Check 3: Barrel Exports
Why: Consistent import patterns reduce cognitive load for both humans and LLMs. Barrel exports create a clear public API for each module.
| Check | What | Rationale |
| ----- | ------------------------------ | --------------------------------------------------------- |
| 3a | Layer index.ts exists | Each layer must expose a public API |
| 3b | Subdirectory index.ts exists | Nested modules (entities, schemas) need barrels too |
| 3c | No direct file imports | Use ../schemas/index.js not ../schemas/user.schema.js |
LLM Benefit: LLMs always generate the same import pattern: from '../layer/index.js'.
Check 4: Zod Validation
Why: All external input must be validated. Zod provides runtime validation with TypeScript type inference.
| Check | What | Rationale |
| ----- | ------------------------------------------- | -------------------------------------- |
| 4 | Use cases call .parse() or .safeParse() | Every use case must validate its input |
LLM Benefit: LLMs learn that validation is mandatory, not optional.
Check 5: Domain Error Structure
Why: Structured errors enable consistent error handling, helpful error messages, and retry logic.
| Check | What | Rationale |
| ----- | ------------------------------------------------------------- | ----------------------------------------------- |
| 5a | base.error.ts has abstract properties | Base class defines the error contract |
| 5b | Errors have code, suggestedFix, isRetryable, category | Every error must provide actionable information |
LLM Benefit: LLMs generate errors with all required fields, enabling rich error handling throughout the system.

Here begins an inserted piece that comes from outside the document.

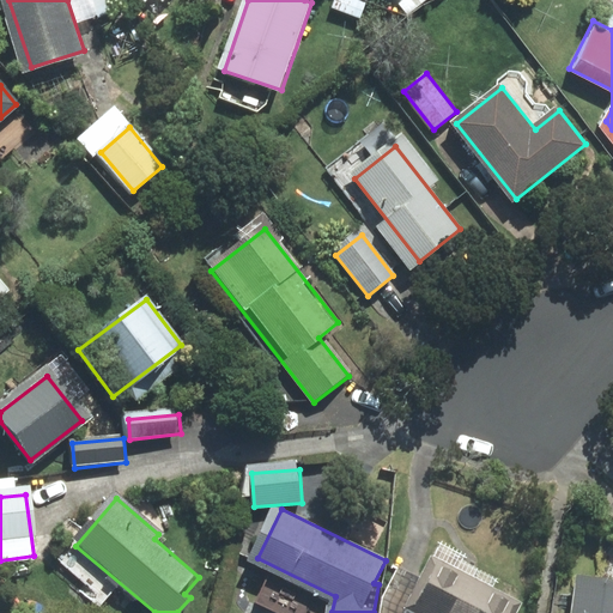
[(510,612),(517,600),(436,558),(411,606),(424,612),(510,612)]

Check 6: BDD Feature Coverage
Why: BDD features serve as executable documentation. They ensure business requirements are tested and provide examples for LLMs.
| Check | What | Rationale |
| ----- | ----------------------------- | ---------------------------------------------- |
| 6a | features/ directory exists | BDD is a core architectural requirement |
| 6b | Feature files exist | At least one .feature file required |
| 6c | Features have scenarios | Empty feature files provide no value |
| 6d | Step definitions exist | Features need implementations to be executable |
| 6e | Use cases covered by features | Business logic should have BDD coverage |
| 6f | Minimum scenario count | Recommend ≥2 scenarios per use case |
LLM Benefit: LLMs can read feature files to understand business requirements before generating code.

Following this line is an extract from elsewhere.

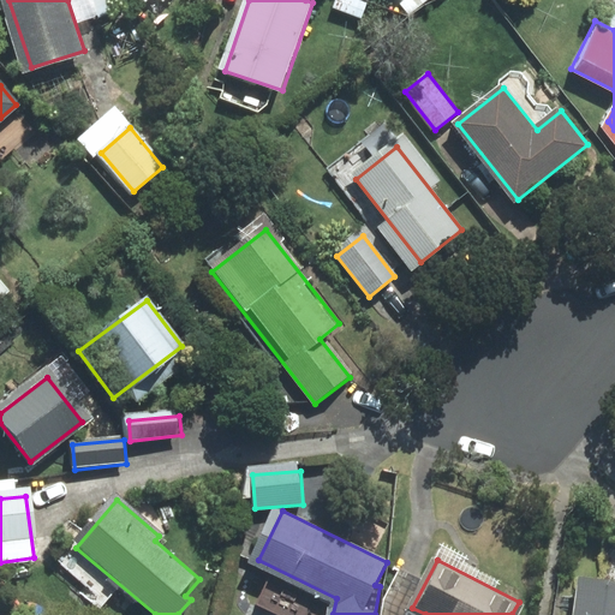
[(614,614),(614,584),(586,579),(579,614),(614,614)]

Check 7: Value Object Errors
Why: Value objects are the first line of validation. They must throw structured errors, not generic ones.

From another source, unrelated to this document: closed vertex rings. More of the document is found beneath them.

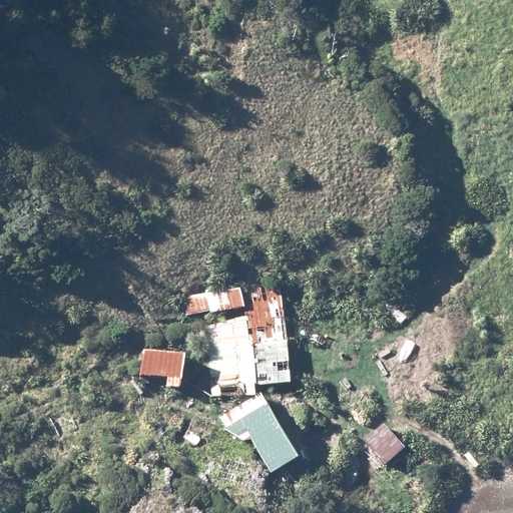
[(205,328),(211,395),(253,391),(252,381),(289,378),(281,284),(243,292),(247,314),(205,328)]
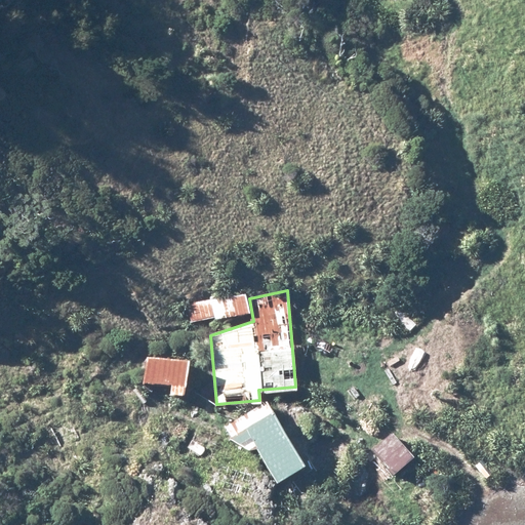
[(210,297),(188,303),(192,321),(214,317),(214,319),(249,313),(245,293),(232,295),(231,292),(210,295),(210,297)]
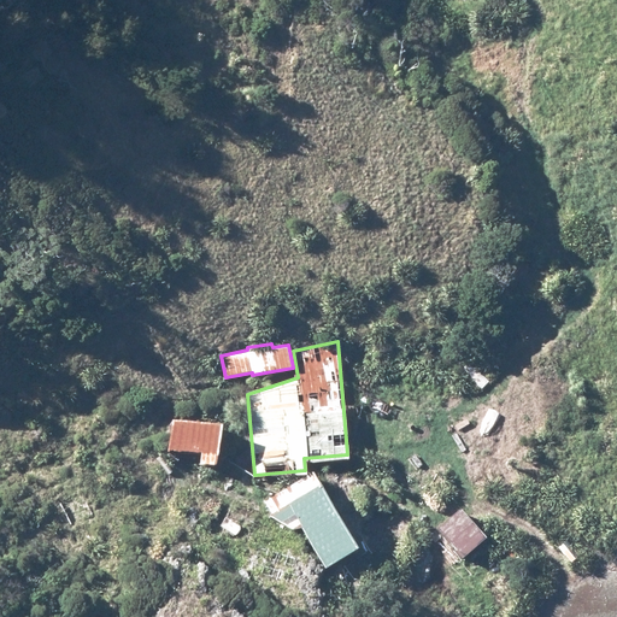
[(217,464),(224,419),(175,418),(166,459),(181,462),(184,451),(201,452),(200,462),(217,464)]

| Check | What | Rationale |
| ----- | --------------------------------- | --------------------------------------------------- |
| 7 | Value objects throw DomainError | Generic Error lacks structure for proper handling |
LLM Benefit: LLMs learn to use domain errors even in the simplest validation code.
Check 8: MCP Tool Error Handling
Why: MCP tools are the external interface. They must handle errors gracefully and return structured responses.
| Check | What | Rationale |
| ----- | ------------------------------ | ----------------------------------------------------- |
| 8a | Tools have try-catch | Every tool must handle errors |
| 8b | Tools return structured errors | Return {isError: true, code, message, suggestedFix} |
LLM Benefit: LLMs generate robust tool implementations that never crash on unexpected input.
Check 9: MCP Tool Registration
Why: Tools must be wired up to be callable. Unregistered tools are dead code.
| Check | What | Rationale |
| ----- | ------------------------------- | -------------------------------------------------- |
| 9 | Tools registered in server.ts | Tools must be imported and resolved from container |
LLM Benefit: LLMs learn the complete pattern: create tool → export from barrel → register in server.
Check 10: Use Case Exposure
Why: Business logic should be accessible via MCP. Unexposed use cases suggest incomplete integration.
| Check | What | Rationale | | ----- | ------------------------------- | ----------------------------------------- | | 10 | Use cases exposed via MCP tools | Every use case should be callable via MCP |
LLM Benefit: LLMs understand that use cases need corresponding MCP tools.
Check 11: Barrel Export Usage
Why: The server should import tools from the barrel, not directly from files.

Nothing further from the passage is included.